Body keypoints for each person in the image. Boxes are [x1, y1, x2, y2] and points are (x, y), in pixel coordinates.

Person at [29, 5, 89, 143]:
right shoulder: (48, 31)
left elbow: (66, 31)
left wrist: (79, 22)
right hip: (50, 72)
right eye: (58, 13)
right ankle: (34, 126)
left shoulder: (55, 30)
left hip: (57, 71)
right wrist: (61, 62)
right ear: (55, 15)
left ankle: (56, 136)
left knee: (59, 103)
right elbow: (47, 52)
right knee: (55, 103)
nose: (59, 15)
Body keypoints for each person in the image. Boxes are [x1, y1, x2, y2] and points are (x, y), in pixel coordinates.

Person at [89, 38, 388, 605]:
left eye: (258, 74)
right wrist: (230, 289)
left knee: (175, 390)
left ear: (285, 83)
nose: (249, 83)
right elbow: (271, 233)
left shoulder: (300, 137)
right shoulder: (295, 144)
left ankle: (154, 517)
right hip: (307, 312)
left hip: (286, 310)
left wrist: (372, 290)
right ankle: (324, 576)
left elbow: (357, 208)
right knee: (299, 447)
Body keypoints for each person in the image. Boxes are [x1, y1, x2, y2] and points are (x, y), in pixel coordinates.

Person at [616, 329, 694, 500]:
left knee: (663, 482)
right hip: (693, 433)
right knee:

...

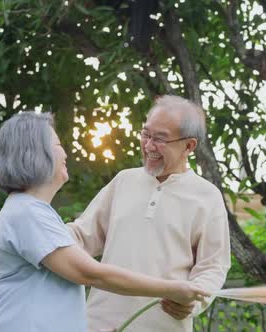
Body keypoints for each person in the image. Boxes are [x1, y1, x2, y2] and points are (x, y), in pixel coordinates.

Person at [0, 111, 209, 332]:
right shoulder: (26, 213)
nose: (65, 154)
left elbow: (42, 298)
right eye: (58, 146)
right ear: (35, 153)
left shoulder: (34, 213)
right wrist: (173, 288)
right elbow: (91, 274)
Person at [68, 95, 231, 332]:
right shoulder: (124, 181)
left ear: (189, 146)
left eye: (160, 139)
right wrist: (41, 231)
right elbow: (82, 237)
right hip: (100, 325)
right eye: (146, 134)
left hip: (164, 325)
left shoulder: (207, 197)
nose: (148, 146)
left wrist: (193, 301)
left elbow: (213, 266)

INSTRUCTIONS TO FOLLOW:
Read through the records above and copy the lines that contain "shoulder".

OUTPUT FOR THIS EXERCISE:
right shoulder: (48, 31)
left shoulder: (55, 30)
left shoulder: (300, 137)
right shoulder: (295, 144)
right shoulder: (26, 213)
left shoulder: (34, 213)
right shoulder: (124, 181)
left shoulder: (207, 197)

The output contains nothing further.